====== DATA FOR THIS TASK ======
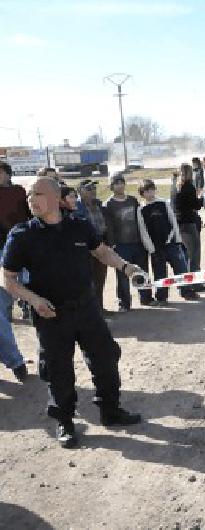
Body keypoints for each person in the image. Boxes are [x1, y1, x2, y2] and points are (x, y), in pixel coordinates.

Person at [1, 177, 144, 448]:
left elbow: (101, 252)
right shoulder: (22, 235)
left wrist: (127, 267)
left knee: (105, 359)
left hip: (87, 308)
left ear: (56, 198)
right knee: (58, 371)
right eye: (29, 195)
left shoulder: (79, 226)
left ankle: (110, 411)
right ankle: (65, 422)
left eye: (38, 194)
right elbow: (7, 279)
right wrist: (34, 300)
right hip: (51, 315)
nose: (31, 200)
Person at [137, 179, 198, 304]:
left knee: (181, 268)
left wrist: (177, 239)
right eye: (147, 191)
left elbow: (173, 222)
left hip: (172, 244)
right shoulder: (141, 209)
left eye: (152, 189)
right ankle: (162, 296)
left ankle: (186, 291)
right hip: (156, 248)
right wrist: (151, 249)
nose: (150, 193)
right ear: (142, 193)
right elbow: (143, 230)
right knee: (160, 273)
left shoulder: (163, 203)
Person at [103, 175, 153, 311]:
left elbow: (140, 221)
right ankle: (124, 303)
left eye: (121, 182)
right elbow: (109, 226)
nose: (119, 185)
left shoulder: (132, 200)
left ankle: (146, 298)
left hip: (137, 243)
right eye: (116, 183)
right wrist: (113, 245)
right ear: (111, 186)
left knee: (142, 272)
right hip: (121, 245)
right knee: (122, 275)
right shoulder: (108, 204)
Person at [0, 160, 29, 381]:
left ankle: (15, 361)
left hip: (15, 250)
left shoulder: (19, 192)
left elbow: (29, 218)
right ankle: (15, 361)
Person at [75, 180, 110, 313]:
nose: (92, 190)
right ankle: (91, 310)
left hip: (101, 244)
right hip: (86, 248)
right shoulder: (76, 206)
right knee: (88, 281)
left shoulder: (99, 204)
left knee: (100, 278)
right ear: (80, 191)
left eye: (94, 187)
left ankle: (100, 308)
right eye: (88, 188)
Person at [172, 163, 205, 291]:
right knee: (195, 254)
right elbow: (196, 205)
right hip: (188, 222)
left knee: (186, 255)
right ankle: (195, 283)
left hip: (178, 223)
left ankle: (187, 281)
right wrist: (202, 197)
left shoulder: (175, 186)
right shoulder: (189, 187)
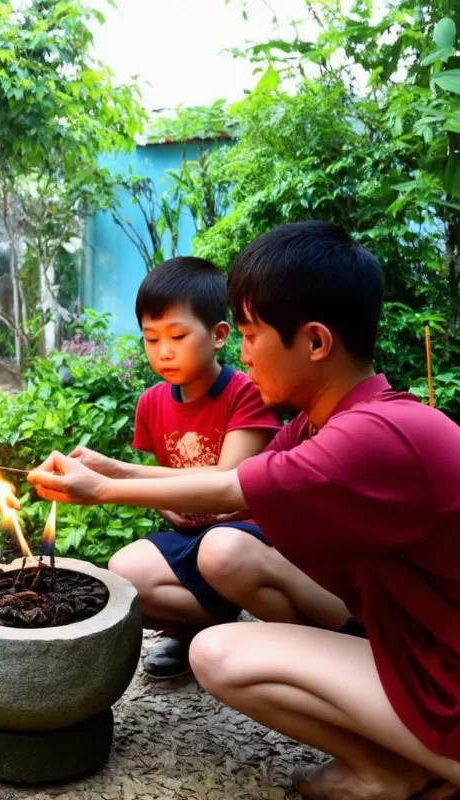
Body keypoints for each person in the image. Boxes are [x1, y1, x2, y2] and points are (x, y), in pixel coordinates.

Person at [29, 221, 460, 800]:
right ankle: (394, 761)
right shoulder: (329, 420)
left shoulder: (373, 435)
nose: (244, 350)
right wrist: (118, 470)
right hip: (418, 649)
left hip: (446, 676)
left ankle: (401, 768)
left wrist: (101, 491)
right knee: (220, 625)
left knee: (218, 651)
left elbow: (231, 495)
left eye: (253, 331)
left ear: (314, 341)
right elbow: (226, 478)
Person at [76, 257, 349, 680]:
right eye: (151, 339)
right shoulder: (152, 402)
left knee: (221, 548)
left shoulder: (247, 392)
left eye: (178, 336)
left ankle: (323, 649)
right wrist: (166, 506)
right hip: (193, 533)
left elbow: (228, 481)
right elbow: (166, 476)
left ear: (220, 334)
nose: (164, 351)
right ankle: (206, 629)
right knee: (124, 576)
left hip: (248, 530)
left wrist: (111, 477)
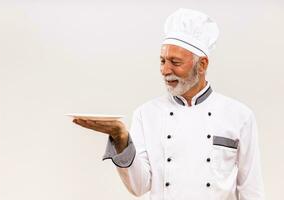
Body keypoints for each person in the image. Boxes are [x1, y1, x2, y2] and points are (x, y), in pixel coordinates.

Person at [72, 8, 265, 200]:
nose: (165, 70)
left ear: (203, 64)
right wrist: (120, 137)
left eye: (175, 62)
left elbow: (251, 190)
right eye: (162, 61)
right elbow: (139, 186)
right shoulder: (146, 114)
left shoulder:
======
#### TO DO:
Check each line in the records for the word "wrist" and say how many have it, with nothing else.

#### RESULT:
11